File puptcrit/puptcrit.0811, message 480


To: <puptcrit-AT-puptcrit.org>
Date: Sat, 29 Nov 2008 09:59:52 -0600
Subject: Re: [Puptcrit] making puppets fast



Making puppets fast - hey, just don't feed them!
Pam

> From: alangregorycook-AT-msn.com
> To: puptcrit-AT-puptcrit.org
> Date: Thu, 27 Nov 2008 23:26:35 +0000
> Subject: [Puptcrit] making puppets fast
> 
> Deadlines should play a part. And will the finished puppet be able to do what its minimum needs are (for movements and plots, script or choreography?) Things can alway be further developed later, but you have to start with SOMETHING.
> 
> Opening the show on time is important. One perfectionist I know has regularly opened  shows 2 or 3 days late, yet rebuilt one bird puppet up to 16 times or so, when any one of the 16 versions would have been adequate, and superior to most made by others. You can always replace, remake later or otherwise adjust later.
> 
> We have spoken of ergonomics/easy  handling of puppets which are well designed, and which will prevent injuries (short term or permanent) which is a very good reason for making a new figure after the show opens---that too is part of "getting the bugs out of a show", ie: correcting three-dimensional flaws as well as script, set, costume or directorial flaws---you want to get past  permanently unfnished work.
> 
> On the other hand, simplicity can be finished looking---especially when simplicity part of the original concept.
> 
> Many times puppetry beginners make the mistake of being too complicated the first time out and, the result is a disaster ending up in a storage closet or dumpster. On a trip to Alaska, long ago, I heard of such misadventure. No point on aiming for the impossible because that usually means the last time puppetry will be used by such people.
> 
> In a time of increasing technology, simplicity in  actual reality can be a novelty for audiences.
> 
> If a more complicated approach pays off, then go ahead if time allows. Paul Walton & Michael O'Rourke might have 35 or so strings on a marionette, but they all served a purpose, so there were good reasons. But it takes longer to learn to operate complicated puppet.
> 
> Vent dummies can have just a movng mouth. Added features not only cost more, but in the right hands can bring the figure more to life, but in the wrong hands, wiggly ears, moving eyebrows, flipping wigs or twisting mouths, spitting tubes, smoke FX, closing/opening yelids, moving noses, real wet tears can be a waste of effort and money.
> 
> ALAN COOK
> 
> 
> 
> 
> 
> -----Original Message-----
> From: Christopher Hudert
> Sent: Thursday, November 27, 2008 1:49 PM
> To: puptcrit-AT-puptcrit.org
> Subject: Re: [Puptcrit] making puppets fast
> 
> 
> On Nov 23, 2008, at 10:56 AM, puppetpro-AT-aol.com wrote:
> 
> > People are fascinated with "how long it takes" ... we've all gotten 
> > this question...I wonder, why? I also wonder, has anyone curbed or 
> > increased their time making puppets recently -- and why?=EF=BF=BD
> 
>     I think people are intrigued by something out of their ken. I answer 
> this question first much like I did about putting on the clown makeup 
> when I was in the circus - I always takes exactly how much time I have.
==================================================
*Requirement 1*
Reproduce everything in the puppet-making thread from "Making puppets fast - hey, just" down to "start with SOMETHING.".
*Requirement 2*
In the puppet-making thread, roughly how many strings might Paul Walton & Michael O'Rourke have on a marionette?
The rows after this have nothing to do with the puppet-making thread.

*Records shown*
==================================================
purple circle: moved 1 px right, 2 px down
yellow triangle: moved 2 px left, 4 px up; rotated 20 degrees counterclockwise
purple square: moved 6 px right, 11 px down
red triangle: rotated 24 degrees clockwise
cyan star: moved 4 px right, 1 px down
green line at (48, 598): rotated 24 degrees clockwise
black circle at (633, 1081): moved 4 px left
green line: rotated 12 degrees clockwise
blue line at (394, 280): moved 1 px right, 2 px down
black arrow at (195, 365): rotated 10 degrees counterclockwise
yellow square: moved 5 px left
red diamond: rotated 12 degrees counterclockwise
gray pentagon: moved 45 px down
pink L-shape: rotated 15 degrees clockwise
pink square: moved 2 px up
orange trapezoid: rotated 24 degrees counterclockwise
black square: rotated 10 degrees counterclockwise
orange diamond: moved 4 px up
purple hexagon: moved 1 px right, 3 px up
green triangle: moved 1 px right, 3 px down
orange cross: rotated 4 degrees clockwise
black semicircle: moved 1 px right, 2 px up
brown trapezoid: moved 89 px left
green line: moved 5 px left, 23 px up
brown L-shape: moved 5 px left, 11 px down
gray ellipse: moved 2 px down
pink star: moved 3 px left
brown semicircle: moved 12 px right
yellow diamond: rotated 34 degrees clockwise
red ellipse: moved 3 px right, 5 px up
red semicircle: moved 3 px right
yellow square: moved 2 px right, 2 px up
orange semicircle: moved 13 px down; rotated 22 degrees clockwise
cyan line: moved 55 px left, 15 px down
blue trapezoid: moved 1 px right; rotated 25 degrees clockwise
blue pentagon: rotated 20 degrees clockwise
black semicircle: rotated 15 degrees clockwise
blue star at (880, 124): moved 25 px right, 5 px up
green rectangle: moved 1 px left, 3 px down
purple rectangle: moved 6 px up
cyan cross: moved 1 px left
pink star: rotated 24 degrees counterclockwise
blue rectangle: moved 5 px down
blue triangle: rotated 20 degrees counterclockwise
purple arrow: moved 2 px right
==================================================
*Full output 1*
Making puppets fast - hey, just don't feed them!
Pam

> From: alangregorycook-AT-msn.com
> To: puptcrit-AT-puptcrit.org
> Date: Thu, 27 Nov 2008 23:26:35 +0000
> Subject: [Puptcrit] making puppets fast
> 
> Deadlines should play a part. And will the finished puppet be able to do what its minimum needs are (for movements and plots, script or choreography?) Things can alway be further developed later, but you have to start with SOMETHING.

*Full output 2*
35 or so